Mandataire ad hoc : copropriétés en difficulté

Mandataire ad hoc : copropriétés en difficulté

M. Sébastien Denaja attire l'attention de Mme la ministre de l'égalité des territoires et du logement sur la difficulté d'application des articles 29-1-A et 29-1-B concernant la procédure d'alerte des copropriétés en pré-difficulté. L'article 19 de la loi de mobilisation et de lutte contre l'exclusion du 25 mars 2009 a institué une " procédure d'alerte " des copropriétés en difficulté en créant un article 29-1-A et un article 29-1-B dans la loi du 10 juillet 1965 qui consiste pour le syndic à demander au tribunal de grande instance la nomination d'un " mandataire ad hoc " pour éviter que les difficultés financières ne se pérennisent.

Mandataire ad hoc : missions

Ce mandataire se voit confier les missions suivantes : analyse de la situation financière, de l'état de l'immeuble et de la sécurité des occupants, propositions de mesures à même de rétablir l'équilibre financier et enfin négociation auprès des créanciers.
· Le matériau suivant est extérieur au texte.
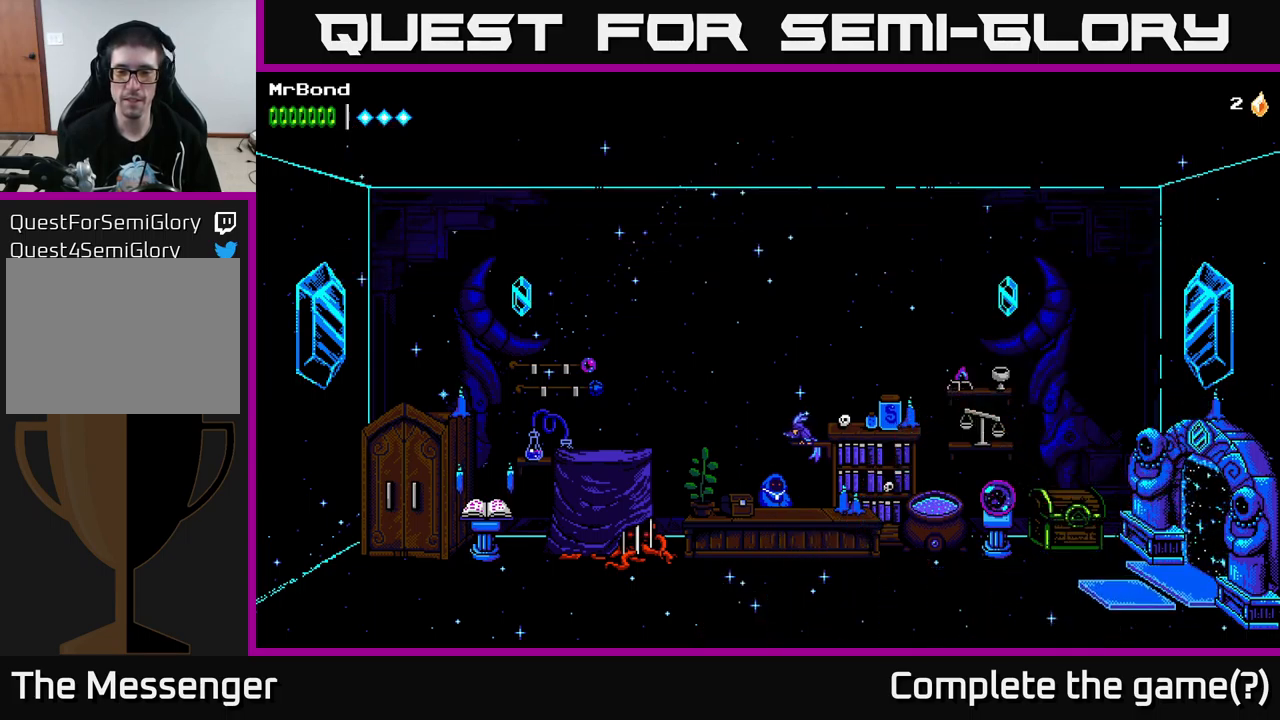
{"buttons": ["DPAD_RIGHT"], "left_stick": "center", "right_stick": "center", "events": []}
Dans un délai de trois mois renouvelable, le mandataire doit adresser au président du TGI un rapport retraçant son action. Ce rapport est adressé au syndic, au conseil syndical, au préfet, et à l'office chargé de l'habitat. Le syndic procède ensuite à l'inscription des projets de résolutions nécessaires à la mise en œuvre du rapport à la prochaine assemblée générale. Or ce principe bien défini par la loi ne génère pas ce type de réaction de la part des syndics en présence d'une copropriété en situation de faillite.

Mandataire ad hoc : Déclenchement

En effet, malgré le nombre de copropriétés ayant atteint le seuil critique des 25 % d'impayés, les tribunaux ne sont encore que trop peu saisis. Si tel est le cas, c'est parce que le syndic reste le « déclencheur » principal de cette procédure et parce que les maires et les présidents d'EPCI n'ont pas été désignés dans la loi comme « déclencheurs » potentiels. Aussi il serait intéressant d'apporter les modifications nécessaires afin que les représentants des collectivités locales puissent déclencher cette procédure en cas de défaillance du syndic et d'améliorer l'application de la recommandation n° 26 de la commission relative à la copropriété. C'est pourquoi il lui demande de bien vouloir lui transmettre sa position sur ce sujet.
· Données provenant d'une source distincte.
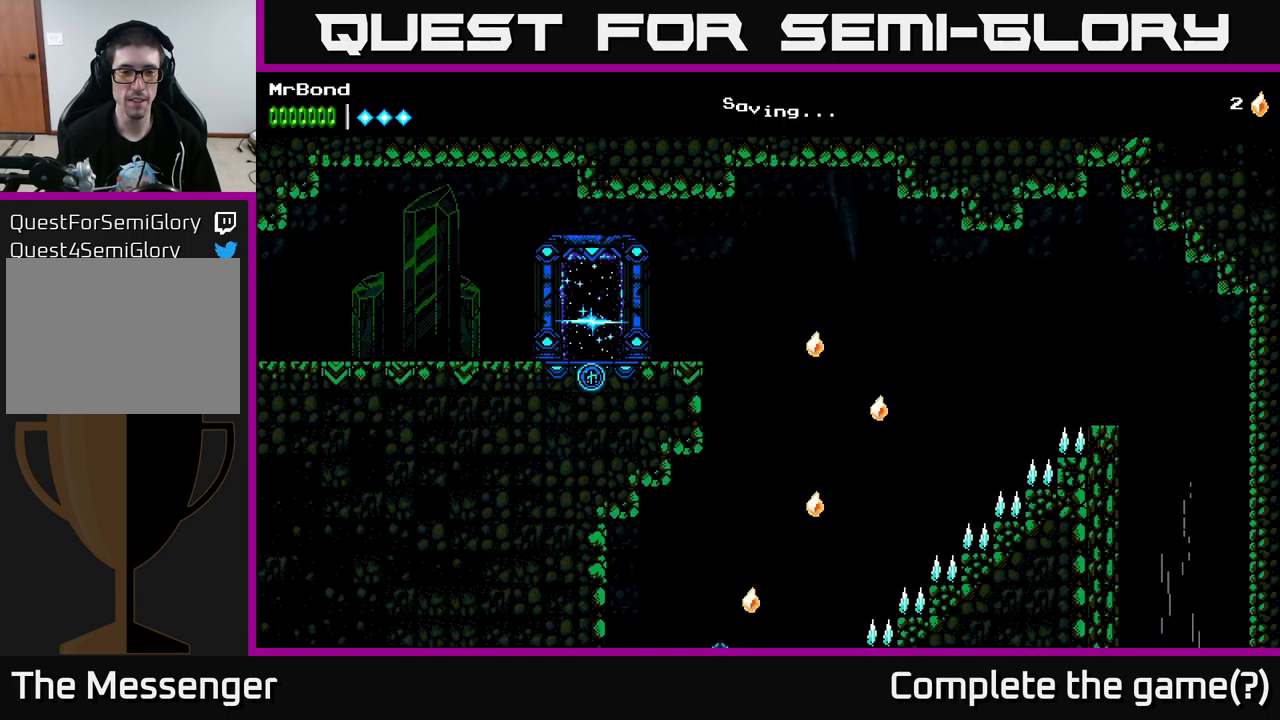
{"buttons": ["DPAD_RIGHT"], "left_stick": "center", "right_stick": "center", "events": []}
La procédure du mandataire ad hoc créée par l'article 19 de la loi de mobilisation et de lutte contre l'exclusion du 25 mars 2009 vise à prévenir les difficultés des copropriétés en réalisant un audit de la situation financière, de l'état de l'immeuble et de la sécurité des occupants. Les recommandations de cet audit permettent ensuite aux copropriétaires de mettre en place des mesures pour redresser la gestion de leur copropriété et d'entamer une négociation avec les créanciers. Cette procédure est de fait encore peu utilisée, en dépit de son intérêt pour le traitement des premières difficultés des copropriétés. En conséquence, la loi pour l'accès au logement et un urbanisme rénové (ALUR), publiée au Journal Officiel le 26/03/2014 modifie profondément les règles d'imputation des frais ainsi que le déroulement et les suites données à la mission du mandataire ad hoc : - les créanciers et le syndic sont incités à déclencher la procédure en amont puisque, dans ce cas, ils ne supportent plus systématiquement les frais de la procédure ; le maire ou le président de l'établissement public de coopération intercommunale compétent en matière d'habitat peuvent également déclencher la procédure si le syndic ne l'a pas fait lui-même ; - pour faciliter le déroulement de sa mission, le syndic est tenu de transmettre au mandataire ad hoc toutes les pièces qui lui sont nécessaires ; - ce dernier peut s'appuyer sur le juge en cas de refus du syndic ; - le mandataire ad hoc peut avoir accès aux documents relatifs aux procédures de police en cours (procédure de péril, procédure relative aux équipements communs ou procédure d'insalubrité). Un suivi plus contraignant est également prévu suite à la mission du mandataire puisqu'une assemblée générale doit être tenue dans les 6 mois, délai réduit à 3 mois si des mesures urgentes doivent être prises, sinon le juge est saisi pour enjoindre au syndic de convoquer l'assemblée générale ou pour désigner un administrateur provisoire. Ces mesures devaient ainsi permettre de généraliser le recours à cette procédure et d'améliorer son efficacité.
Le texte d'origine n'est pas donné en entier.